Еще сильнее его раздражал тот неоспоримый факт, что он буквально пожирал ее взглядом — ну по крайней мере одну часть ее тела. А голова у него начинала кружиться от сладострастных мыслей. Эдвард негодовал и из-за этих мыслей, и из-за девушки. Он всегда гордился тем, что относится к дамам с исключительным уважением. И не только к леди. Он относится с уважением ко всем женщинам. Юнис Годдар как-то раз, во время одного из их длинных разговоров (да, собственно, он бы и сам додумался), заметила, что женщины любого общественного положения — это личности, сколько бы церковь и закон ни утверждали обратное, а не просто объекты для обслуживания низменных инстинктов мужчин.

Он уважал взгляды Юнис. Она обладала острым умом, развивая его постоянным чтением и внимательными наблюдениями за жизнью. Эдвард надеялся, что сможет на ней жениться, хотя прекрасно понимал, что семья скорее всего разочаруется в его выборе, потому что теперь он не просто мистер Эдвард Эйлсбери, а граф Хейворд.

Его карета — дряхлое позорище, а не карета, которую мать Эдварда умолила доставить в Лондон, потому что в более новых экипажах она, оказывается, чувствует себя неуютно — уже была готова к отправке, Эдвард видел это в окно поверх головы розовой леди. Он собирался не только выпить, но и съесть что-нибудь, но леди нарушила все его планы. Ему не следовало находиться здесь вместе с ней, хотя вовсе не его вина в том, что девица поставила себя в такое компрометирующее положение. И не его вина в том, что эль ни на йоту не охладил его кровь.

Хотя, конечно, Юнис могла бы с ним насчет этого поспорить — в смысле, что это не его вина. В конце концов, эта девица не сделала ничего, чтобы вызвать у него такую реакцию, за исключением того, что находится здесь, выставив в его сторону свою обтянутую розовым муслином попку. А он мог бы пойти перекусить в обеденный зал, хотя там, конечно, пришлось бы заказывать полный обед.

Эдвард как можно бесшумнее поставил на стойку свой недопитый стакан и выпрямился. Он просто уйдет и унесет с собой свое недовольство этой девушкой. Он даже лица ее не увидел. Может, она страшна как грех.

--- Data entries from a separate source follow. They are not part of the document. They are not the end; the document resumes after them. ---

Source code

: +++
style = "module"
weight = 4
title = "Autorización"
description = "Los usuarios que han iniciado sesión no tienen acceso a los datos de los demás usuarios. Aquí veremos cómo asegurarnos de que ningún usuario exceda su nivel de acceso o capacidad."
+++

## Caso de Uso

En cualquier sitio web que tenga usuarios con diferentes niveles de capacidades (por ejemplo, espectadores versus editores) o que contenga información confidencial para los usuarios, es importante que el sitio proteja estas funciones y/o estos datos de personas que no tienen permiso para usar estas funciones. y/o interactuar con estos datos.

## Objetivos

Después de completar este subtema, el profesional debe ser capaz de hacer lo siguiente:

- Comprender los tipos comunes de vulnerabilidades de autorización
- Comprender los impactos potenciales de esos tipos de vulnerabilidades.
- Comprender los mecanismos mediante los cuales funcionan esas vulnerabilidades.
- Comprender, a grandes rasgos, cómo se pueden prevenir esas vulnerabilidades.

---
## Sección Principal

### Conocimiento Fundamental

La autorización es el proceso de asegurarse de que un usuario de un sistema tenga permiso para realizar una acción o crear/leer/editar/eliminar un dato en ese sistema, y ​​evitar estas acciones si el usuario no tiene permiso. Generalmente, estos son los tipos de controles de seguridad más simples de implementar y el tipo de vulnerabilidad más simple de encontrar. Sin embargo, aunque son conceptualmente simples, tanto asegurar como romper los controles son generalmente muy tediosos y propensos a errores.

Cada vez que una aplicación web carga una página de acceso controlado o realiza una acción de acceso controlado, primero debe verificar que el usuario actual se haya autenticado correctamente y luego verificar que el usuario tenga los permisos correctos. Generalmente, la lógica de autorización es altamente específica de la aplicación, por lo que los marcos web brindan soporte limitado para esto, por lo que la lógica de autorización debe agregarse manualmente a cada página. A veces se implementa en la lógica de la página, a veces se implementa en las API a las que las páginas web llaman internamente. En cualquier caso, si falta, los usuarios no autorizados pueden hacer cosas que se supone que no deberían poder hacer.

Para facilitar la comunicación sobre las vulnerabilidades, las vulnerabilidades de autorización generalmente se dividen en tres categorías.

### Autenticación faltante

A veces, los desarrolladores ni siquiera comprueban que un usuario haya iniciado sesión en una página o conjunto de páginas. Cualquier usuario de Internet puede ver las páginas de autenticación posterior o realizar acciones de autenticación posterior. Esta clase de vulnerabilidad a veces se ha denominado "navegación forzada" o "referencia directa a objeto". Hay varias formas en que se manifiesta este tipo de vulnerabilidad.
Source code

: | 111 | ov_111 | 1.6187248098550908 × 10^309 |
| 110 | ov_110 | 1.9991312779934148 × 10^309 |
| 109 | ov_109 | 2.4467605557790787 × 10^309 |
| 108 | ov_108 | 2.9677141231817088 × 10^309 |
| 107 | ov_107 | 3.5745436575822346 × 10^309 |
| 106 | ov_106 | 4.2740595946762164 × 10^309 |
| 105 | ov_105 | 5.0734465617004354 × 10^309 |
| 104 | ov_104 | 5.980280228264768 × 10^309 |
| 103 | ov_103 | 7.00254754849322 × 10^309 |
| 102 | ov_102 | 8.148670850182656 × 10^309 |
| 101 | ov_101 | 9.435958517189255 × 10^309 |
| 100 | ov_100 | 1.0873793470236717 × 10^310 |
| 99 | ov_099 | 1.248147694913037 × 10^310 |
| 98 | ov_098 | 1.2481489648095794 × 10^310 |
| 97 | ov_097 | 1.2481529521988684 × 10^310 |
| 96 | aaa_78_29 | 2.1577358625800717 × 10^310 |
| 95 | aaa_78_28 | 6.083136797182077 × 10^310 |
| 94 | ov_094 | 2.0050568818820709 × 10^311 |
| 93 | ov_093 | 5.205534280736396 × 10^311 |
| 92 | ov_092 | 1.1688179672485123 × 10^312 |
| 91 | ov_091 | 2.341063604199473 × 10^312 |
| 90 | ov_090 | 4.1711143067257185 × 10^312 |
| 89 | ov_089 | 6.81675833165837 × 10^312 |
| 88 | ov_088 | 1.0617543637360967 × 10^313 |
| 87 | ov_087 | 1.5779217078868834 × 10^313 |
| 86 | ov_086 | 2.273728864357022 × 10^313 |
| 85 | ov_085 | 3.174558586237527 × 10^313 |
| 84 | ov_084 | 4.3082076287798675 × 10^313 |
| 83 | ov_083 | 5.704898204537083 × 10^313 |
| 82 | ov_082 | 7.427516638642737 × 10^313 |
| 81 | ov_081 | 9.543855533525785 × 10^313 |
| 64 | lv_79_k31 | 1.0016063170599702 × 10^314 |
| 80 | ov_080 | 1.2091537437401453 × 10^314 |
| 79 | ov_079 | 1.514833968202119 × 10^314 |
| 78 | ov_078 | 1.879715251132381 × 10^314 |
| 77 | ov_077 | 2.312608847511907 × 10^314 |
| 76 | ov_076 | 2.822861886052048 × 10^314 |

Недостойная, недоброжелательная мысль.

Он досадливо покачал головой.

Но не успел сделать и шага в сторону двери, прочь от соблазна и прочих неприятностей, как дверь распахнулась и в пивную вошел человек.

Эдвард узнал его, хотя тот определенно не узнал Эдварда. Впрочем, что тут удивительного — Эдвард представлял собой ничем не примечательную персону, а титул получил всего лишь год назад, после смерти своего весьма впечатляющего и обаятельного старшего брата Мориса. А год траура он провел в Шропшире, в Уимсбери-Эбби, где знакомился со своими новыми обязанностями и препоясывал чресла, готовясь к неизбежному переезду в Лондон, чтобы весной занять место в палате лордов и выбрать невесту — шаг, который его родственники полагали необходимым, несмотря на то что ему было всего двадцать четыре года. Морис и Лоррейн до кончины Мориса произвели на свет всего одну дочь, так что Эдвард должен был обеспечить преемственность. Сам он в своем поколении оказался запасным игроком, имея еще двух сестер, но больше ни одного брата.